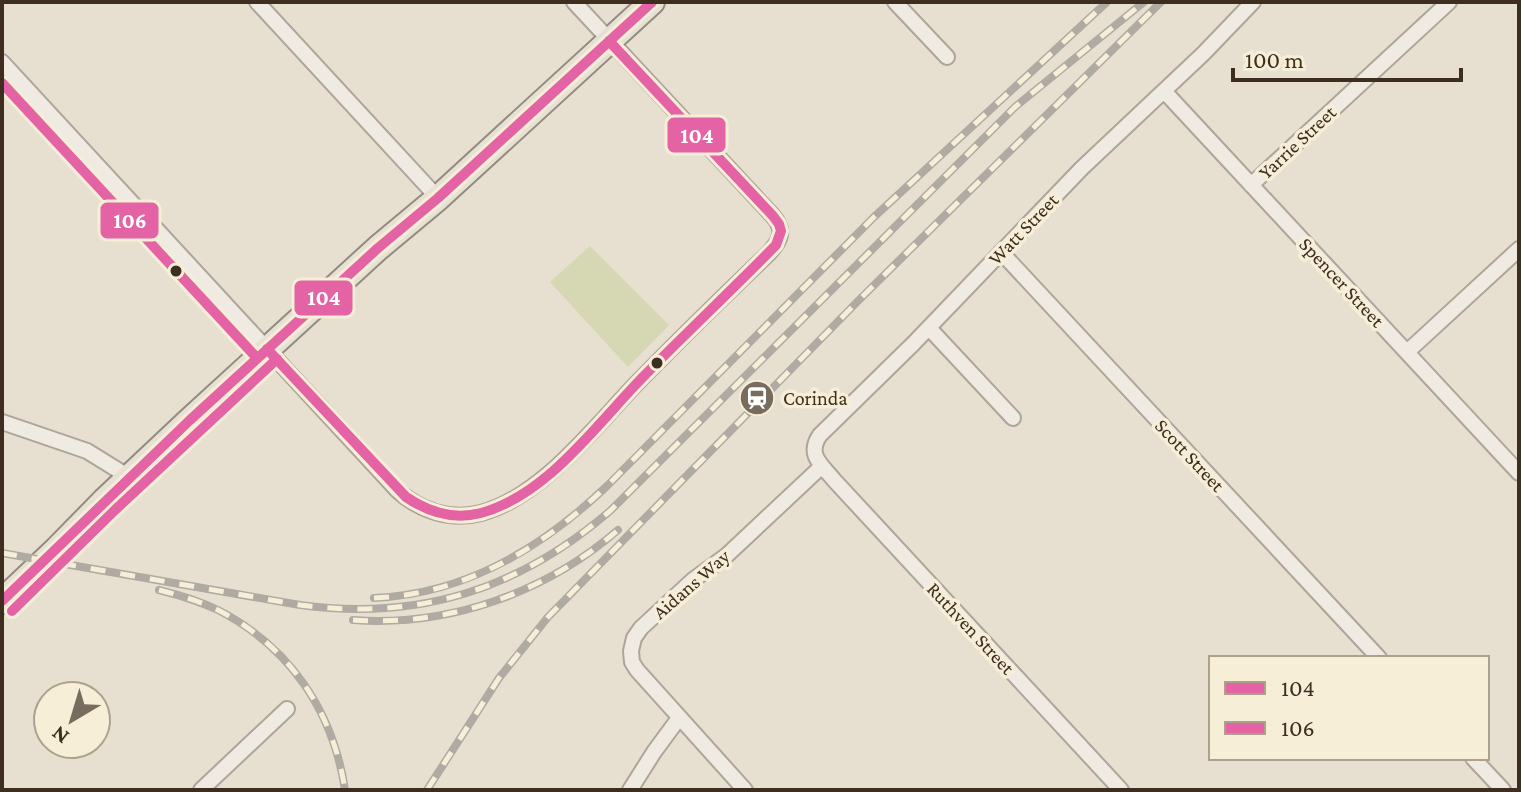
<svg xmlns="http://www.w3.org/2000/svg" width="1521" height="792" viewBox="0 0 1521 792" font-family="'Crimson Pro',serif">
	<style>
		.green { fill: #d6d7b3 }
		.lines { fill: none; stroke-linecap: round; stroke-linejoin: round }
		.street-casing { stroke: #ada599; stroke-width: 18 }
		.primary-casing { stroke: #928b80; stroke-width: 28 }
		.street { stroke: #efebe3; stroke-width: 14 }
		.primary { stroke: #e6e1d4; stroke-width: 24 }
		.rail-casing { stroke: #afaaa2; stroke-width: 8 }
		.rail { stroke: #f7eed8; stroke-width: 5; stroke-dasharray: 15; stroke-linecap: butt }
		.bus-1-casing { stroke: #f7eed8; stroke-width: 16 }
		.bus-2-casing { stroke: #f7eed8; stroke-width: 16 }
		.bus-1 { stroke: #e463a4; stroke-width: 10 }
		.bus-2 { stroke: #e463a4; stroke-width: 10 }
		.bus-dot { fill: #3d2e20; stroke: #f7eed8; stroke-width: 3 }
		.labels { text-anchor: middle; stroke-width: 7; stroke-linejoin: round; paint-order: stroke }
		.street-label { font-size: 20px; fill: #3d2e20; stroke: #f7eed8 }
		.poi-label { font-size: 20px; fill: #3d2e20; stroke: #f7eed8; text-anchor: start }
		.line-badge { stroke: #f7eed8; stroke-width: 3 }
		.badge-label { font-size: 22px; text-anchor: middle; font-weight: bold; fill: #fff }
	</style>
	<rect width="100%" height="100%" fill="#e7e0d1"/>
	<!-- green -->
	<path class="green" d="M 590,246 L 669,325 L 628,367 L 550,282 Z"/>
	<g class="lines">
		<!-- street casing -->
		<g class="street-casing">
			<path id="street" d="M 257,2 L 438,198
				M 895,2 L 947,57
				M 2,62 L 397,490 C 420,511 451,521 481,513 C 542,497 596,425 638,382 C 681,338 725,295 769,253 C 781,240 785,230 773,216 L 574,2
				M 1164,91 L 1519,473
				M 1251,185 L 1449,2
				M 1001,252 L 1379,658
				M 929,328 L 1013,418
				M 1407,352 L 1519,249
				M 2,422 L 87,451 L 129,477
				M 1473,758 L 1503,790
				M 201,790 L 287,709
				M 630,790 L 654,752 L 679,718
				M 745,790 L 637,670 L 632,662 L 631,651 L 634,638 L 641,628 L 693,580 L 726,556 L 822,466
				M 1121,790 L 834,480 C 822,465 806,455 820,435 L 913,344 L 1082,168 L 1203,54 L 1253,2"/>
		</g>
		<!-- primary casing -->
		<g class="primary-casing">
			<path id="primary" d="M 2,601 L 56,550 L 105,500 L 190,420 L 378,248 L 438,198 L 652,2"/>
		</g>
		<!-- street -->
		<use href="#street" class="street"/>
		<!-- primary -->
		<use href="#primary" class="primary"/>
		<!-- rail casing -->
		<g class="rail-casing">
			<path id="rail" d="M 2,553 L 300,605 C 420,621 519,589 610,511 L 1015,107 L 1144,2
				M 159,590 C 179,595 199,601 218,610 C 290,647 333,711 345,790
				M 374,598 C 466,594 542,548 607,486 L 874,217 L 1107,2
				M 353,620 C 449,627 545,593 618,530
				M 427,790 L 499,678 L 548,617 L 859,300 L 1161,2"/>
		</g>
		<!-- rail -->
		<use href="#rail" class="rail"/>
		<!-- bus-1 casing -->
		<g class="bus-1-casing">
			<path id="bus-1" d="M 609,41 L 773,216 L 779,224 L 781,231
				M 267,349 L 406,497 C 428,512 454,520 481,513 C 547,495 596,425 642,378 C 686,333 732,290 776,245 L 781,231
				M 2,601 L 190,420 L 378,248 L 438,198 L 652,2"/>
		</g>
		<!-- bus-2 casing -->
		<g class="bus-2-casing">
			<path id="bus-2" d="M 2,83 L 257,358
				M 12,611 L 115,510 L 277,359"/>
		</g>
		<!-- bus-1 -->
		<use href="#bus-1" class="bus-1"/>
		<!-- bus-2 -->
		<use href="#bus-2" class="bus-2"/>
	</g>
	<!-- icons -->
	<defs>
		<g id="station-disc" transform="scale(1.8)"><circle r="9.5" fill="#786c5e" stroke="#f7eed8"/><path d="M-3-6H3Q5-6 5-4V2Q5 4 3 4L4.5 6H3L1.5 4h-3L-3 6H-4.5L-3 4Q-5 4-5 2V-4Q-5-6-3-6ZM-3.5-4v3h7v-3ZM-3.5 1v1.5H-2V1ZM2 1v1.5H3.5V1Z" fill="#fff"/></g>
	</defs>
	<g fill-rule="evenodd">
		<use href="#station-disc" x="757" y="398"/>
	</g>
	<!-- markers -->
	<g class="bus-dot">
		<circle cx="176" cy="271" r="7"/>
		<circle cx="657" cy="363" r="7"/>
	</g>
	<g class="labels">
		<!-- street labels -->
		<g class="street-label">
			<text transform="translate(1297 142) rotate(-43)" y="7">Yarrie Street</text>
			<text transform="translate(1023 229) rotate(-46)" y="7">Watt Street</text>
			<text transform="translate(1342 282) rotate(47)" y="7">Spencer Street</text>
			<text transform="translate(1190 455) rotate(47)" y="7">Scott Street</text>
			<text transform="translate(691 584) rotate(-41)" y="7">Aidans Way</text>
			<text transform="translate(971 628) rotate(47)" y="7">Ruthven Street</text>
		</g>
		<!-- poi labels -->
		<g class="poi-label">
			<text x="783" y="405">Corinda</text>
		</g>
	</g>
	<g class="line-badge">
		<rect x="666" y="116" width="61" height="38" rx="8" fill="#e463a4"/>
		<rect x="99" y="201" width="61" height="39" rx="8" fill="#e463a4"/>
		<rect x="293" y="279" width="61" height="38" rx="8" fill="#e463a4"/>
	</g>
	<g class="badge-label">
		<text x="697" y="143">104</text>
		<text x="130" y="228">106</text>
		<text x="324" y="305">104</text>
	</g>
	<!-- border -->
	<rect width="1521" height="792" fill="none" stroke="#3d2e20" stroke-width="8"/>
	<!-- legend -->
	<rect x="1209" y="656" width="280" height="104" fill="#f7eed8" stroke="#ada18e" stroke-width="2"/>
	<rect x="1225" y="682" width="40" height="12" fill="#e463a4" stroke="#ada18e" stroke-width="2"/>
	<text x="1281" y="696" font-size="24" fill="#3d2e20">104</text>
	<rect x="1225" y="722" width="40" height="12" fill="#e463a4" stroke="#ada18e" stroke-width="2"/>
	<text x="1281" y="736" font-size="24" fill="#3d2e20">106</text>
	<!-- north arrow -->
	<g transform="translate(72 720) rotate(218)"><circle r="38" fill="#f7eed8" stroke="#ada18e" stroke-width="2"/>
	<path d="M0-6L14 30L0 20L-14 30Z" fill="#786c5e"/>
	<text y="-12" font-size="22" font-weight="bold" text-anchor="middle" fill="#3d2e20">N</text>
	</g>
	<!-- scale -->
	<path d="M1233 68v12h228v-12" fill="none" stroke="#3d2e20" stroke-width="4"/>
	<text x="1245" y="68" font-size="24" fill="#3d2e20" stroke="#f7eed8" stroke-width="6" paint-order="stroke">100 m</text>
</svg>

------

Your instructions
Copy out every line of the data where the word "lines" occurs.

Answer space
		.lines { fill: none; stroke-linecap: round; stroke-linejoin: round }
	<g class="lines">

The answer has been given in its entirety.